By the way, the money that the state has in reserve for unemployment insurance is rapidly being depleted. Just so you know.
[Tuesday], the Texas Workforce Commission announced that the unemployment trust fund is now expected to be almost depleted by October. The commission issues monthly projections and each has been gloomier than the last. By law, the trust fund must stay above $858 million at the beginning of the fiscal year in October. At the current rate, the fund will be $812 million below the floor, commission executive director Larry Temple told the House special stimulus committee yesterday.
And a $812 million deficit means somebody’s gotta pay – and that somebody, according to Temple, will be Texas employers.
Temple said the fund can raise money to pay unemployment benefits in three ways: 1) By borrowing from the feds (and paying interest on the loans) 2) By issuing bonds (also involves paying interest) and 3) By raising taxes on employers. He said the commission’s strategy would probably involve a combination of the three.
However, combo or no combo, even if TWC borrows from the feds or floats bonds, the employers will be the ones funding the debt.
Dunnam made this clear when he asked Temple, “Do any of [the scenarios] involve anyone other than employers paying for the deficit?”
Temple responded, “No.”
Here’s where the stimulus comes in: Don Baylor, a senior policy analyst at the Center for Public Policy Priorities, said if Texas changes its eligibility statute and accepts the stimulus funds, employers will still have to pay an additional $294 million in 2010 to make up for the deficit. But without the federal funds, employers will pay an additional $935 million to make up for the deficit in 2010.
Sure does sound like taking all of the federal stimulus money available for unemployment insurance would be a good deal all around, doesn’t it? It eases the tax burden on businesses, it helps many more people, and by helping more people it has a stimulative effect on the economy. Which was the point, after all. You’d have to be a blinkered partisan zealot not to see the benefits. You know, like Bill Hammond, the president of the Texas Association of Business:
[Hammond] presented a bold proposal to “save” $630 million a year in unemployment benefits payouts, which included measures such as greatly restricting or eliminating benefits for people who receive severance pay. He also said the commission didn’t do enough to ensure people are looking for work while they’re receiving benefits: “The commission is allowing [unemployed] people to sit on their laurels.”

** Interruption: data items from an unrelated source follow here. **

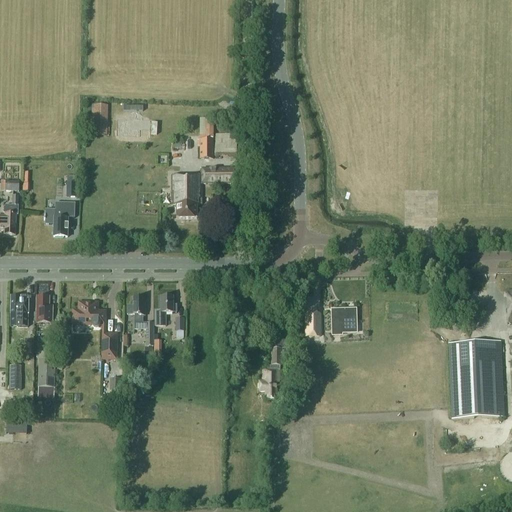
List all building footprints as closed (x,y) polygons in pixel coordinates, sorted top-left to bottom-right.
[(95,106),(94,136),(106,136),(107,107),(95,106)] [(203,120),(203,140),(212,139),(211,120),(203,120)] [(150,131),(150,122),(117,121),(116,137),(139,138),(140,131),(150,131)] [(213,159),(212,141),(200,141),(200,159),(213,159)] [(199,170),(199,176),(172,176),(172,206),(176,206),(176,220),(197,220),(196,206),(201,206),(200,185),(233,185),(233,170),(199,170)] [(5,182),(5,192),(18,192),(18,182),(5,182)] [(66,198),(76,198),(76,184),(67,183),(66,198)] [(4,236),(15,236),(16,215),(18,215),(18,197),(12,196),(12,203),(11,206),(5,206),(5,208),(4,207),(4,214),(4,215),(5,215),(4,217),(0,216),(0,231),(4,232),(4,236)] [(54,227),(53,238),(67,238),(68,219),(74,219),(75,204),(55,204),(55,211),(45,211),(45,217),(43,217),(43,222),(45,222),(44,226),(54,227)] [(20,298),(11,298),(10,315),(18,316),(18,329),(27,329),(28,316),(28,301),(20,300),(20,298)] [(37,298),(36,324),(52,324),(52,307),(48,307),(49,298),(37,298)] [(146,330),(146,336),(146,347),(153,347),(153,324),(142,324),(142,317),(145,317),(144,305),(143,305),(143,298),(133,298),(133,306),(127,306),(127,315),(134,315),(134,330),(146,330)] [(154,311),(154,327),(165,327),(165,314),(173,314),(173,298),(160,298),(160,312),(154,311)] [(97,304),(89,304),(79,304),(79,312),(73,312),(73,325),(92,325),(93,327),(94,328),(95,329),(97,329),(98,328),(99,327),(100,326),(105,326),(105,313),(97,312),(97,304)] [(356,333),(355,311),(332,311),(333,336),(341,335),(341,333),(356,333)] [(320,337),(319,316),(306,316),(306,338),(320,337)] [(184,332),(184,319),(175,319),(175,333),(176,333),(176,339),(184,339),(184,332)] [(103,360),(115,360),(116,336),(104,336),(103,360)] [(267,372),(262,372),(262,382),(259,382),(259,392),(265,392),(265,400),(276,400),(276,383),(279,383),(279,372),(277,372),(277,371),(280,371),(280,366),(281,366),(281,350),(287,350),(287,336),(271,336),(271,366),(272,366),(272,367),(269,367),(267,369),(267,372)] [(504,418),(500,343),(448,345),(451,420),(504,418)] [(39,360),(38,388),(54,389),(55,361),(39,360)] [(21,367),(9,366),(9,390),(21,391),(21,367)] [(112,379),(111,391),(121,392),(122,380),(112,379)] [(10,434),(32,433),(32,421),(10,422),(10,434)]
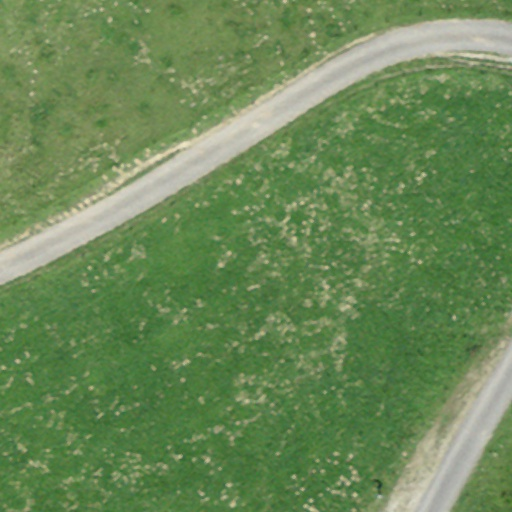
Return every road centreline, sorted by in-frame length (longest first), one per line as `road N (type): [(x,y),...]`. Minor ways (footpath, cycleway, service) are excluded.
road 1 (track): [(511,37),(427,34),(371,52),(214,151),(0,269)]
road 2 (track): [(426,511),(511,369)]
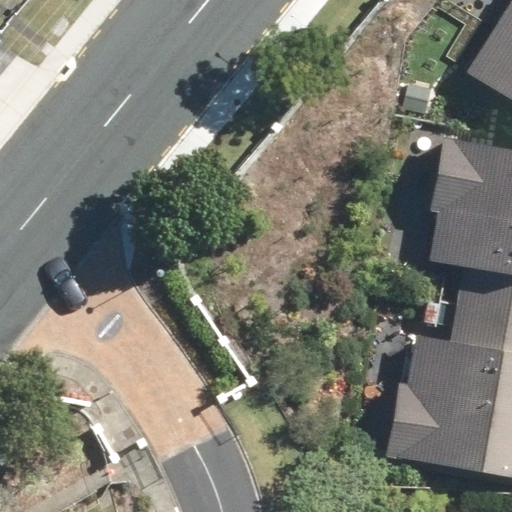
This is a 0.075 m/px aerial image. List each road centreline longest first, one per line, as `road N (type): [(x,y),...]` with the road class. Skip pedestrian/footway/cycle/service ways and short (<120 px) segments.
road 1 (residential): [(4,259),(103,322),(157,390),(218,511)]
road 2 (residential): [(209,0),(4,259)]
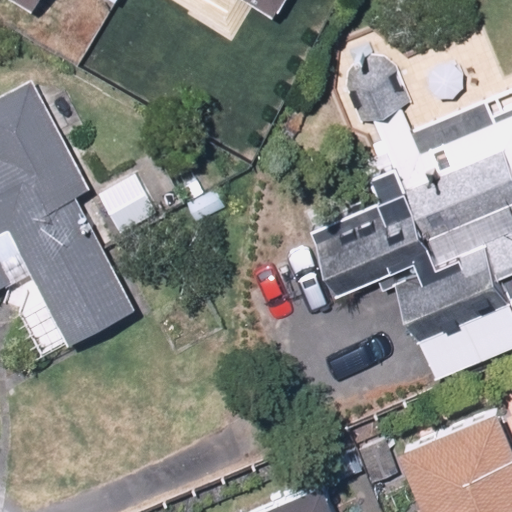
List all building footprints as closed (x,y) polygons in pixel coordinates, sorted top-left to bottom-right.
[(0,0),(0,23),(12,31),(31,0),(95,0),(108,8),(113,0),(233,0),(267,21),(280,0),(0,0)] [(384,48),(341,73),(391,197),(296,235),(322,301),(373,281),(418,393),(511,355),(511,108),(490,117),(485,102),(416,129),(384,48)] [(18,86),(0,97),(0,288),(20,278),(60,349),(127,312),(69,208),(82,201),(18,86)] [(382,454),(385,463),(405,511),(511,511),(511,496),(479,415),(382,454)] [(230,511),(327,511),(319,484),(230,511)]
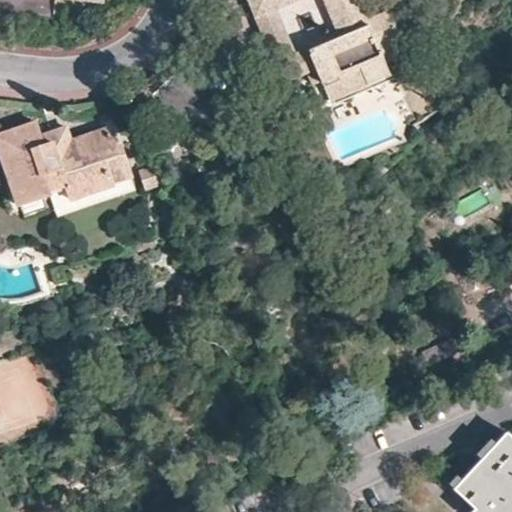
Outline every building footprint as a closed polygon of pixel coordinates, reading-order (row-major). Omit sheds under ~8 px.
[(249,0),(256,15),(274,7),(291,0),(249,0)] [(340,35),(309,48),(316,67),(330,100),(390,74),(384,60),(406,50),(389,6),(365,16),(337,28),(337,29),(340,35)] [(284,32),(274,7),(256,15),(260,26),(266,40),(284,32)] [(291,48),(284,32),(266,40),(284,81),(303,72),(316,67),(309,48),(294,54),(291,48)] [(112,172),(125,167),(110,123),(72,136),(67,123),(52,129),(41,134),(36,120),(0,133),(0,148),(5,163),(19,202),(67,186),(71,197),(115,182),(112,172)] [(146,190),(166,183),(157,156),(137,163),(146,190)] [(430,369),(455,360),(449,344),(424,353),(430,369)] [(511,511),(511,435),(504,428),(475,459),(452,484),(481,511),(511,511)]
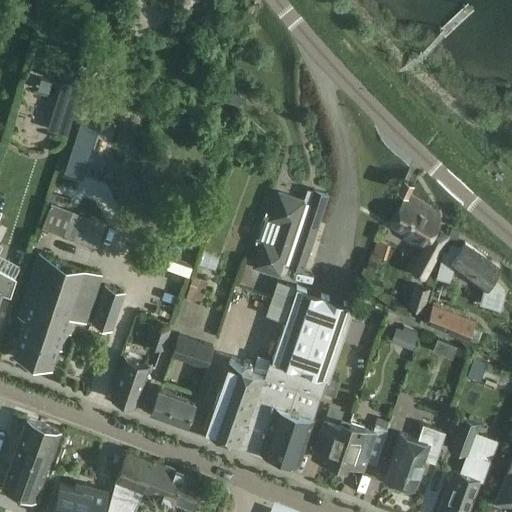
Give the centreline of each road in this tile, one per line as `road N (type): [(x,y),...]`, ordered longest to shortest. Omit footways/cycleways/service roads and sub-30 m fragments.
road 1 (tertiary): [(511,239),(341,78),(275,0)]
road 2 (tertiary): [(259,484),(0,388)]
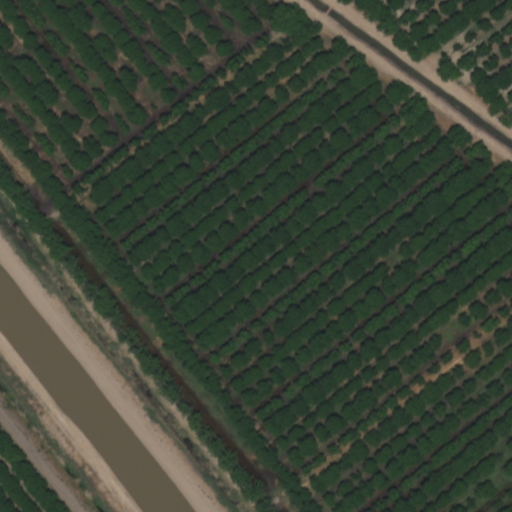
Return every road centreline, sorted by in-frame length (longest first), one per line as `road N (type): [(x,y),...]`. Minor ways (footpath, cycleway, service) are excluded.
road 1 (residential): [(215,511),(0,243)]
road 2 (residential): [(330,0),(511,133)]
road 3 (track): [(0,345),(133,511)]
road 4 (track): [(94,511),(0,394)]
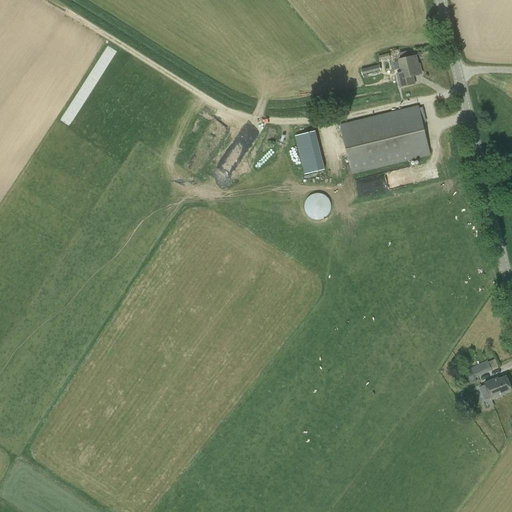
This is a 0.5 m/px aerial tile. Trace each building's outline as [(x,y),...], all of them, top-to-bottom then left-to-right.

Or we could just eliminate the idea of unemployment insurance altogether. Who cares what happens to these people that get laid off, anyway? They’re just a bunch of lazy bums who want to suck Bill Hammond’s blood. Where’s the compassion for that, I ask you?
Well, I suppose it’s all academic, since Governor Perry has now officially rejected the unemployment insurance funds. Hope all you business owners that will see your taxes go up more than they needed to will appreciate that. Perry made the announcement right here in Houston, which is somewhat ironic.
Houston’s growth advantage over the rest of the nation during the past five years–oil and natural gas–has not only evaporated in the face of a global commodity bust but has turned into a definite liability. The coming year will see significant job losses in Houston, led by the energy sector.
Via Texas Politics. Too bad Governor Perry won’t be joining any of these folks on the unemployment line until at least 2011, by which time one hopes the job market has improved. It’s good to be the king. A statement from Texas AFL-CIO President Becky Moeller in response is beneath the fold. BOR has more, including Kay Bailey Hutchison’s timid response.
Texas AFL-CIO President Becky Moeller today issued this statement in reaction to Gov. Rick Perry’s announcement that he opposes acceptance of $555 million in federal economic stimulus funds for jobless workers in Texas:
“Today Gov. Rick Perry said to the workers and employers of Texas: ‘What crisis?’ The governor’s decision to reject $555 million in federal unemployment insurance funds available in the economic stimulus package amounts to a callous statement to tens of thousands of Texans who are losing their livelihoods that Texas does not have their backs.”
“Playing 2010 or 2012 politics when Texans are suffering in 2009 has nothing to do with good public policy. The Texas AFL-CIO has worked with lawmakers who are carefully exploring the ramifications of accepting the UI funds. The stimulus package essentially covers for seven years any cost associated with making UI benefits more accessible to workers who have lost jobs through no fault of their own. If today’s decision stands, employers will start paying an additional $555 million in taxes in January, courtesy of the governor, and Texas workers who desperately need help will be left to fend for themselves.”
“In short-circuiting the legislative process, Gov. Perry is telling employers that it is better to pay $555 million extra to keep the current lousy UI system than to pay an incremental increase seven years from now for a better system.”